[Kutipan]

● ● ● ●

Mengerjakan Sebagian Shalat di Atas Kendaraan dan Berpaling dari Arah Kiblat

Imam Syafi’i berkata: Apabila seseorang shalat saat keadaan sangat menakutkan di atas kendaraan kemudian ia turun, maka saya lebih menyukai agar ia mengulangi shalatnya. Apabila ia tidak memalingkan wajahnya, maka ia tidak perlu mengulanginya lagi, karena turun adalah pekerjaan yang tidak terlalu berat. Namun apabila wajahnya
telah berpaling dari arah kibla thingga berbalik, maka ia harus mengulangi shalatnya, karena ia tidak lagi menghadap ke kiblat.
Apabila ia dipalingkan oleh hewan (kendaraan) atau angin, maka pada situasi yang seperti ini ia tidak perlu mengulangi shalatnya.
Apabila ia turun dari kendaraan lalu berkendaraan kembali, maka shalatnya telah batal, karena naik merupakan pekerjaan yang lebih berat dari turun, dan turun ke tanah lebih utama dan agar lebih sempurna dari pada mengendarai kendaraan.

● ● ● ●

[Tugas Singkat]
Dalam kutipan tentang shalat di atas kendaraan, apa alasan shalat seseorang batal jika ia turun dari kendaraan lalu berkendaraan kembali?

[Entri Data]

● ● ● ●

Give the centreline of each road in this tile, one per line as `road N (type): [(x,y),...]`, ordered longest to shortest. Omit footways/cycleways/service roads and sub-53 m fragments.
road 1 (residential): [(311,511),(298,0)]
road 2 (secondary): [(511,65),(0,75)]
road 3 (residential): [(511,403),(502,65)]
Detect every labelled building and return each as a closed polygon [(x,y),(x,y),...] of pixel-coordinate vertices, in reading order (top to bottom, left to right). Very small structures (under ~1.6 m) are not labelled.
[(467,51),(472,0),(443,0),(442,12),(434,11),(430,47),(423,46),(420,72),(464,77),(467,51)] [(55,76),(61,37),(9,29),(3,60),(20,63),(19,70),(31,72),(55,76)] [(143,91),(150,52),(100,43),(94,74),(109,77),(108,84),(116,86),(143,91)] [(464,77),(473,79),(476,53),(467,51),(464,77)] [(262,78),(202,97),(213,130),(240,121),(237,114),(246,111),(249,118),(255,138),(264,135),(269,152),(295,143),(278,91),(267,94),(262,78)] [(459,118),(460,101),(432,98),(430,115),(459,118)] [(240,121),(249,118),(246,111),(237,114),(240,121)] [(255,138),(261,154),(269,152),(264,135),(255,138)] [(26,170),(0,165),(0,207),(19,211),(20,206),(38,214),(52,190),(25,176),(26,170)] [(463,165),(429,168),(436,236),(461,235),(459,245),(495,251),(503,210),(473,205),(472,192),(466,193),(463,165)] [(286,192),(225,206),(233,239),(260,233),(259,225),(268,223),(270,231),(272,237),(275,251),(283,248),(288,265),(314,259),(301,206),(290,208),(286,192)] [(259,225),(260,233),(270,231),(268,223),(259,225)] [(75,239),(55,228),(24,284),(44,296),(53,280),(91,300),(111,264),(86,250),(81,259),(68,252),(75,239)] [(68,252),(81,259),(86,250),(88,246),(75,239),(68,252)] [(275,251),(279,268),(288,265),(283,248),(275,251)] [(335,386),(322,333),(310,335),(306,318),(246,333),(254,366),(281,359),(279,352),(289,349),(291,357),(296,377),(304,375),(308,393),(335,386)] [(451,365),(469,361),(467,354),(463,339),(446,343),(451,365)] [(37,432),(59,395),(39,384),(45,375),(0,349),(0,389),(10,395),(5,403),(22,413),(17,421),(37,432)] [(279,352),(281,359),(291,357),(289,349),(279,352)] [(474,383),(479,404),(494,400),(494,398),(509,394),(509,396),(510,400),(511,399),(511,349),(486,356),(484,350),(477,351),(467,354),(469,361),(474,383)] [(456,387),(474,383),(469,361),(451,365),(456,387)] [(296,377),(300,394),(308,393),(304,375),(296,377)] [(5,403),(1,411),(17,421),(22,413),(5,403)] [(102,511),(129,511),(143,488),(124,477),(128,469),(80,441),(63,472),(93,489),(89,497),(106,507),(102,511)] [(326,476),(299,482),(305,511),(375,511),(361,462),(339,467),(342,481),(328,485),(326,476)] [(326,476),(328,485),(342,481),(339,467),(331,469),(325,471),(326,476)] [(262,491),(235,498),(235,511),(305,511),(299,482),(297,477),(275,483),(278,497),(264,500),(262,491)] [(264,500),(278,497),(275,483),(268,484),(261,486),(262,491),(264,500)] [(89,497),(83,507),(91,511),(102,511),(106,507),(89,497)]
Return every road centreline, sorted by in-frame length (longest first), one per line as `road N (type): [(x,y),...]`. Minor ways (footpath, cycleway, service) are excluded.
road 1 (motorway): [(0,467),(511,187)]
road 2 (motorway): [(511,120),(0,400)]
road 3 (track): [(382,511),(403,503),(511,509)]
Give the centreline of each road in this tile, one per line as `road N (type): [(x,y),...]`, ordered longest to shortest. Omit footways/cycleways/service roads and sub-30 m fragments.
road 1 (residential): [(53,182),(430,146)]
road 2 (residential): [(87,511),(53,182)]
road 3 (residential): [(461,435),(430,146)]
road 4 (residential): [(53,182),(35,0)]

● ● ● ●

[Jawaban]
Karena naik merupakan pekerjaan yang lebih berat daripada turun.